El club de los comedores de basura. Bárbara Celis. EL PAIS SEMANAL - 02-12-2007
Los ‘freegan’ reciclan los alimentos que otros desechan. Es una convicción y una forma de vida. Les acompañamos ‘de compras’ por los contenedores de Nueva York. Y luego, a cenar. No les empuja ni el hambre ni la pobreza. Revolver cada semana entre las basuras responde simplemente a la llamada de sus conciencias. Hastiados de observar cómo la sociedad occidental deja morir en sus calles toneladas de comida en perfecto estado, un puñado de ciudadanos repartidos por el mundo y autodenominados freegan tratan de retrasar el colapso ecológico al que afirman que está abocado el planeta evitando pagar por consumir y recuperando parte de la comida salvable que se tira a diario. Que no es poca.
En la puerta de supermercados neoyorquinos como D’Agostino, en el barrio de Midtown, se hacinan cada noche decenas de bolsas de supuestos residuos. Pero si uno mira dentro, como hacen dos veces por semana profesores de instituto como Janet Kalish o expertos en comunicación como Madeleine Nelson, es posible encontrar todo tipo de frutas y verduras en perfecto estado, yogures, zumos de fruta, pasta, arroz, huevos, carne, pescado ahumado…
“El 80% de lo que como lo consigo así desde hace un año. Lo que más abunda es pan. Cada noche se tiran miles de barras. La verdura suele venir empaquetada y limpia. La fruta a veces está golpeada, pero en general tiene buen aspecto. Se encuentran muchísimos yogures y la mayoría sin caducar. La pasta o el arroz a veces simplemente tienen el paquete roto, y eso ya los convierte en basura”, explica Madeleine, que no es vegetariana, a pesar de que la palabra freegan naciera como contracción entre free (libre, gratis) y vegan (vegetariano que rechaza cualquier producto animal).
“Cada persona decide su grado de compromiso”, explica esta mujer de 50 años. Ella vive en el corazón del West Village, en un amplio apartamento lleno de libros; trabaja como portavoz de una ONG, y antes, para una multinacional. “Lo mío es una decisión consciente: desobedecer la orden de comprar. Es un boicot a la sociedad de consumo. Se gasta en exceso, y eso está matando al planeta. Por eso he minimizado todas mis compras. Los libros son usados, los electrodomésticos los arreglo, la ropa es de mercadillos gratuitos”.

Datos de puntos de referencia esqueléticos
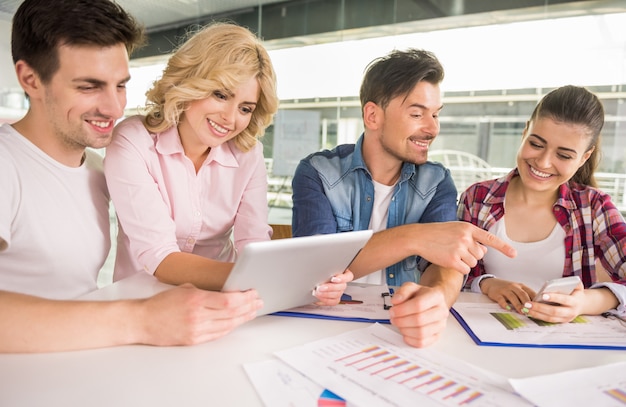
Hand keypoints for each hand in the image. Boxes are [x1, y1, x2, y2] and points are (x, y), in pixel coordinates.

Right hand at [138, 284, 262, 345]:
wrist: (142, 321)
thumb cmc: (161, 303)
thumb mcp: (185, 289)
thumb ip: (206, 291)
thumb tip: (227, 292)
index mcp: (196, 299)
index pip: (229, 300)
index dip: (245, 297)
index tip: (253, 292)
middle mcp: (198, 315)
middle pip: (232, 312)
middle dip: (249, 307)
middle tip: (258, 302)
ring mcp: (196, 330)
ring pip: (228, 325)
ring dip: (243, 318)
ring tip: (253, 311)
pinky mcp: (194, 340)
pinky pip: (218, 334)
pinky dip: (230, 327)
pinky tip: (238, 321)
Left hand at [313, 269, 353, 305]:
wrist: (319, 278)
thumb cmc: (324, 271)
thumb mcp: (326, 267)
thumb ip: (326, 268)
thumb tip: (321, 267)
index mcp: (344, 274)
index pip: (348, 276)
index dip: (342, 278)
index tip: (333, 278)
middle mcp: (342, 284)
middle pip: (341, 287)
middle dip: (330, 288)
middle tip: (320, 287)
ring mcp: (339, 292)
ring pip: (337, 295)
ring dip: (326, 294)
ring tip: (317, 292)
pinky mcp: (335, 299)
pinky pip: (332, 302)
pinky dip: (324, 300)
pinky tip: (318, 298)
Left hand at [388, 282, 448, 347]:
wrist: (431, 302)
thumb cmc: (421, 296)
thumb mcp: (410, 287)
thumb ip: (402, 292)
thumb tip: (396, 300)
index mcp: (436, 296)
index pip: (419, 305)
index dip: (402, 310)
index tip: (393, 311)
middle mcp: (441, 311)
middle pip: (419, 320)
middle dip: (401, 321)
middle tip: (393, 318)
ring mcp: (440, 325)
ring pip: (421, 333)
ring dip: (405, 330)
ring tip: (399, 324)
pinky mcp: (436, 336)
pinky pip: (422, 342)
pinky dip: (410, 340)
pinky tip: (405, 333)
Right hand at [421, 222, 516, 273]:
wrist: (419, 237)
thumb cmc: (437, 233)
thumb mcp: (456, 229)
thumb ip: (471, 237)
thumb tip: (484, 251)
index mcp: (468, 228)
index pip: (489, 239)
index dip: (503, 247)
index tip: (514, 254)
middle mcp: (466, 238)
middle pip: (480, 255)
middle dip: (472, 255)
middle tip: (457, 250)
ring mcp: (459, 249)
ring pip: (473, 263)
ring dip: (465, 262)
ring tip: (451, 253)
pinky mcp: (452, 260)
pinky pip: (465, 270)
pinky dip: (459, 268)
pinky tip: (448, 260)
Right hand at [480, 278, 534, 313]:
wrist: (491, 283)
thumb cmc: (507, 288)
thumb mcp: (517, 290)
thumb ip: (526, 296)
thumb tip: (537, 307)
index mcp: (521, 286)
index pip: (530, 292)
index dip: (536, 300)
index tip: (540, 307)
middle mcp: (513, 286)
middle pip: (522, 294)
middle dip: (527, 303)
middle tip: (531, 310)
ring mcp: (505, 290)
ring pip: (512, 297)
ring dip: (518, 305)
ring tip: (522, 312)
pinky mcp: (497, 294)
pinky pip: (501, 299)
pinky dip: (504, 304)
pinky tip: (508, 308)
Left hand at [524, 283, 585, 322]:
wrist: (582, 304)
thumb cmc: (576, 293)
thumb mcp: (577, 285)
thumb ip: (571, 282)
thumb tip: (561, 281)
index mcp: (575, 301)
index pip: (564, 300)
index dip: (554, 298)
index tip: (543, 295)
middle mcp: (570, 311)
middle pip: (554, 311)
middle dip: (540, 307)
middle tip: (528, 303)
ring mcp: (565, 318)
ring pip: (550, 318)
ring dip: (536, 313)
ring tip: (526, 308)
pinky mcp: (560, 321)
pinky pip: (548, 320)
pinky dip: (538, 316)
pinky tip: (529, 312)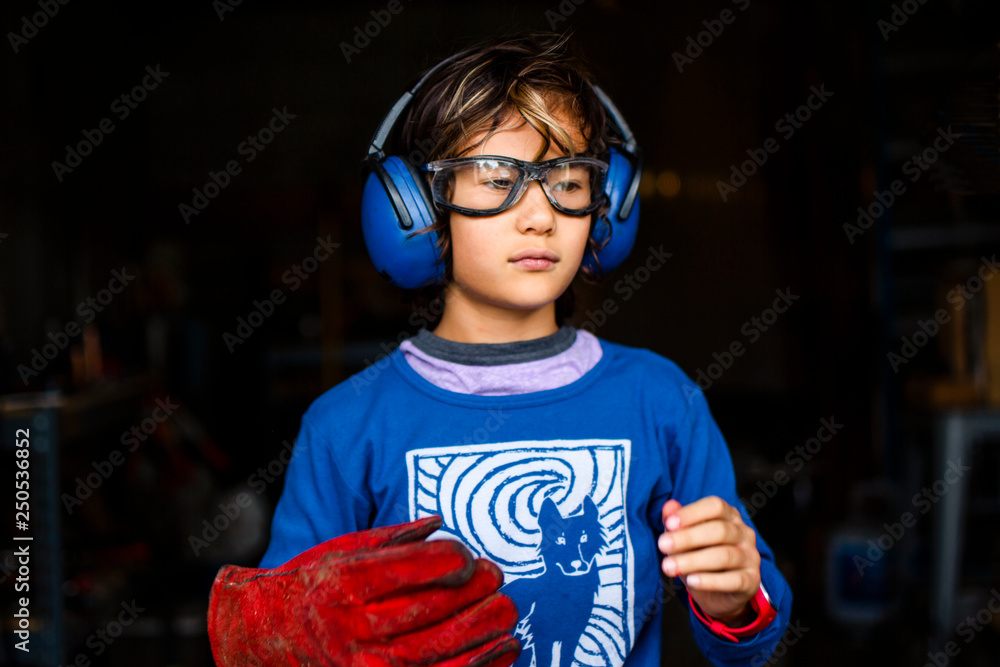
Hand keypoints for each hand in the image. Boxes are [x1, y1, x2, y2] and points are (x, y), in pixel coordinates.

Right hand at [209, 516, 520, 666]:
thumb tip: (439, 523)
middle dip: (475, 592)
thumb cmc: (302, 589)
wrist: (256, 640)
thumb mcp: (335, 552)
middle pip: (429, 612)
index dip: (449, 560)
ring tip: (506, 613)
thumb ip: (389, 540)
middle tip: (497, 577)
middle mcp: (349, 630)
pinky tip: (502, 651)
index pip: (407, 570)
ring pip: (437, 654)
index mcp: (341, 585)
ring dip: (483, 633)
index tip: (466, 556)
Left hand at [657, 497, 759, 623]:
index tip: (669, 524)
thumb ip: (676, 523)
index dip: (692, 513)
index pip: (715, 506)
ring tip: (669, 566)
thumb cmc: (699, 557)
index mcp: (729, 516)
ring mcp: (751, 556)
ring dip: (693, 561)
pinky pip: (733, 580)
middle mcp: (744, 533)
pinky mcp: (752, 581)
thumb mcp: (684, 540)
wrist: (716, 594)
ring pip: (724, 555)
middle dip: (688, 537)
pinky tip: (691, 581)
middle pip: (719, 530)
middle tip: (662, 545)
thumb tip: (669, 506)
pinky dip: (710, 581)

§ Sobre la tarea
Edita el fragmento del artículo sobre los freegan que empieza en "El club de los" y termina después de "no es poca.", y escríbelo de nuevo con "mundo" en lugar de "planeta".

§ Resultado
El club de los comedores de basura. Bárbara Celis. EL PAIS SEMANAL - 02-12-2007
Los ‘freegan’ reciclan los alimentos que otros desechan. Es una convicción y una forma de vida. Les acompañamos ‘de compras’ por los contenedores de Nueva York. Y luego, a cenar. No les empuja ni el hambre ni la pobreza. Revolver cada semana entre las basuras responde simplemente a la llamada de sus conciencias. Hastiados de observar cómo la sociedad occidental deja morir en sus calles toneladas de comida en perfecto estado, un puñado de ciudadanos repartidos por el mundo y autodenominados freegan tratan de retrasar el colapso ecológico al que afirman que está abocado el mundo evitando pagar por consumir y recuperando parte de la comida salvable que se tira a diario. Que no es poca.